** Opening Excerpted data block **

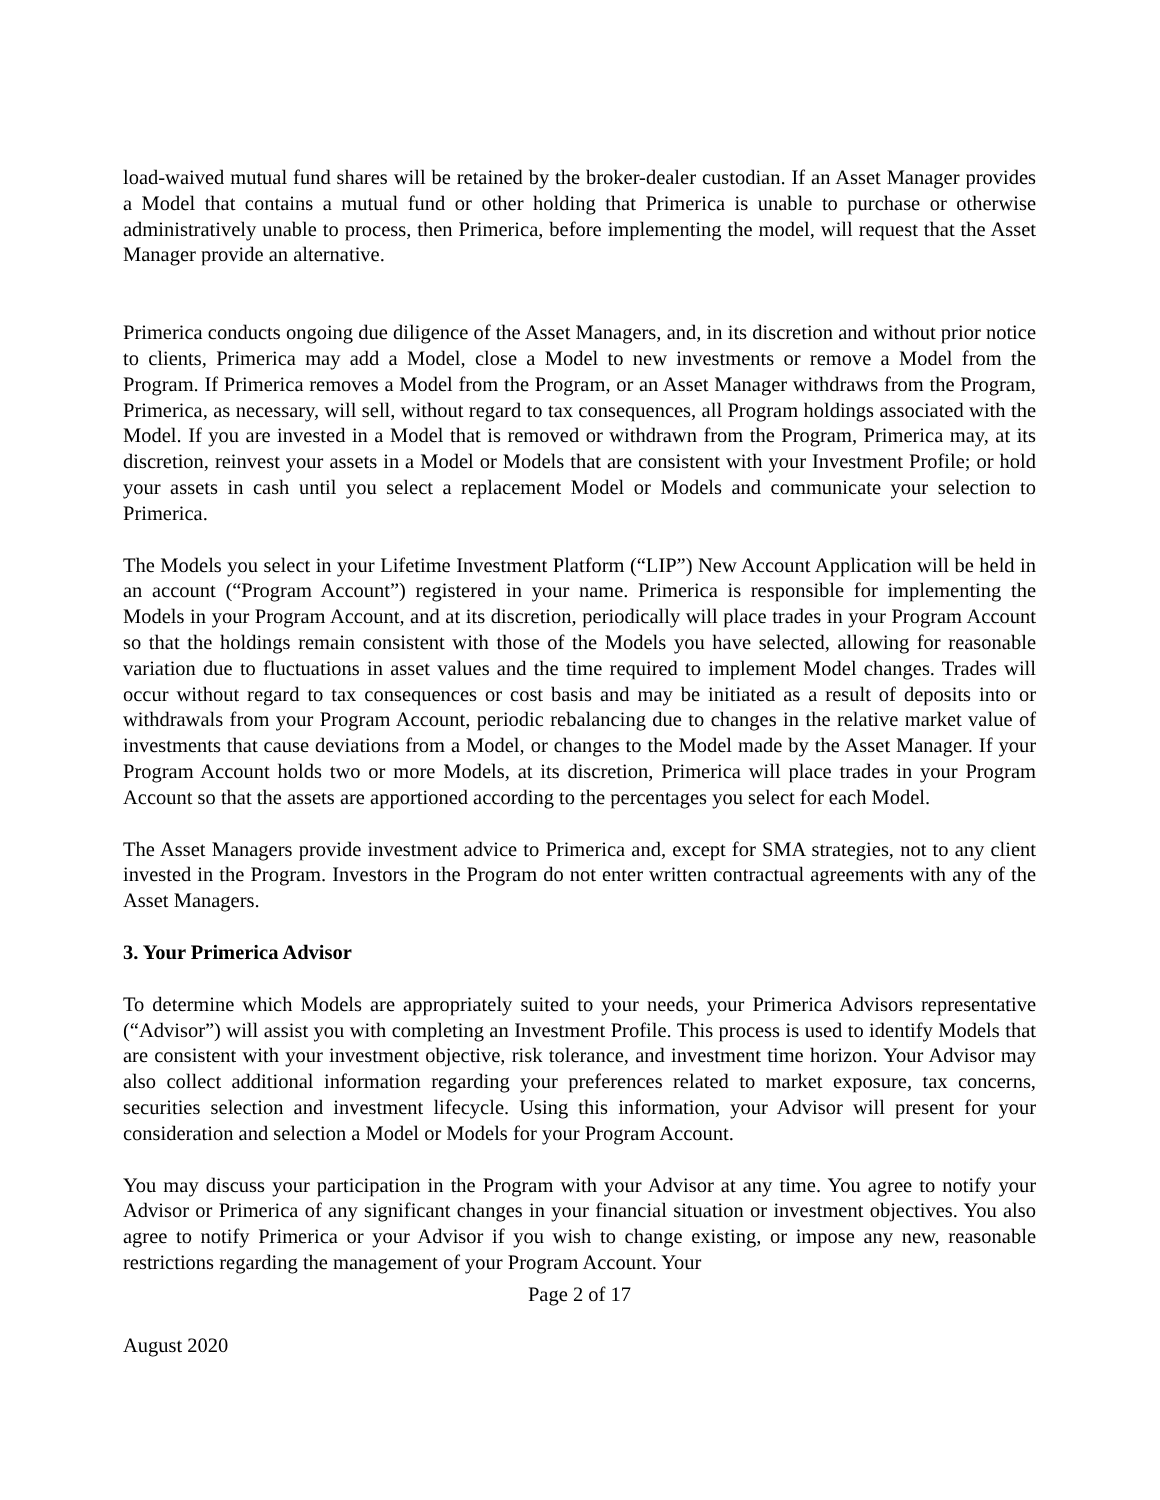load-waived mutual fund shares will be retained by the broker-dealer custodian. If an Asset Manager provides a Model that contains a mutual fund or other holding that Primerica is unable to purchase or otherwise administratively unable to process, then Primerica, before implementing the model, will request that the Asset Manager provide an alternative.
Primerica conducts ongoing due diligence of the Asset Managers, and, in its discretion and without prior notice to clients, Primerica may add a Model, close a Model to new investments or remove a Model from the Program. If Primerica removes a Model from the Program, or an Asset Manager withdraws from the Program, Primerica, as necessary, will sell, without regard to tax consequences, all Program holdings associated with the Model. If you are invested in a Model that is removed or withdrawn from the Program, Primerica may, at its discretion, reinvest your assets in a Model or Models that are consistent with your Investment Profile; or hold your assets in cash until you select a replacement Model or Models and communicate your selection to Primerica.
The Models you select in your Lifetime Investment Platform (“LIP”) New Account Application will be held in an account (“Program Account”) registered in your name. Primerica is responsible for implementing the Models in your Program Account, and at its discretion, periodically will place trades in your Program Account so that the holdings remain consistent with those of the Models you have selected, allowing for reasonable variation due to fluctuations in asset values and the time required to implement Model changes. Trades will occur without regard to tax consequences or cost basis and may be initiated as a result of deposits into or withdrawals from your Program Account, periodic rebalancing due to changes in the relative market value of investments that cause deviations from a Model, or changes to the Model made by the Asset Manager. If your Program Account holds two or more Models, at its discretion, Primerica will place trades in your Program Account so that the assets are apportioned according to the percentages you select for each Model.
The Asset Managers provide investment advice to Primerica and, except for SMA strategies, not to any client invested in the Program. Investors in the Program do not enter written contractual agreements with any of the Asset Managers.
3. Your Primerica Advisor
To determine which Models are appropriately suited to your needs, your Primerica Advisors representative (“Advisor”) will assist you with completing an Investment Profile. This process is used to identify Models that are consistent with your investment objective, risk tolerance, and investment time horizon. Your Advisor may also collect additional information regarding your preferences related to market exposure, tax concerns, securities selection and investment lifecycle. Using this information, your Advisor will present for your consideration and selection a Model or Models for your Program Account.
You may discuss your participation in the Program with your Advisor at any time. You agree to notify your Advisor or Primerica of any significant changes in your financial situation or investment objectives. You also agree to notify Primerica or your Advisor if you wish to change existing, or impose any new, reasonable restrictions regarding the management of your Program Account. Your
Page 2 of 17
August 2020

** Closing Excerpted data block **

Only the lines above that hold "without" are wanted. Show every one of them.

Written response:
Primerica conducts ongoing due diligence of the Asset Managers, and, in its discretion and without prior notice to clients, Primerica may add a Model, close a Model to new investments or remove a Model from the Program. If Primerica removes a Model from the Program, or an Asset Manager withdraws from the Program, Primerica, as necessary, will sell, without regard to tax consequences, all Program holdings associated with the Model. If you are invested in a Model that is removed or withdrawn from the Program, Primerica may, at its discretion, reinvest your assets in a Model or Models that are consistent with your Investment Profile; or hold your assets in cash until you select a replacement Model or Models and communicate your selection to Primerica.
The Models you select in your Lifetime Investment Platform (“LIP”) New Account Application will be held in an account (“Program Account”) registered in your name. Primerica is responsible for implementing the Models in your Program Account, and at its discretion, periodically will place trades in your Program Account so that the holdings remain consistent with those of the Models you have selected, allowing for reasonable variation due to fluctuations in asset values and the time required to implement Model changes. Trades will occur without regard to tax consequences or cost basis and may be initiated as a result of deposits into or withdrawals from your Program Account, periodic rebalancing due to changes in the relative market value of investments that cause deviations from a Model, or changes to the Model made by the Asset Manager. If your Program Account holds two or more Models, at its discretion, Primerica will place trades in your Program Account so that the assets are apportioned according to the percentages you select for each Model.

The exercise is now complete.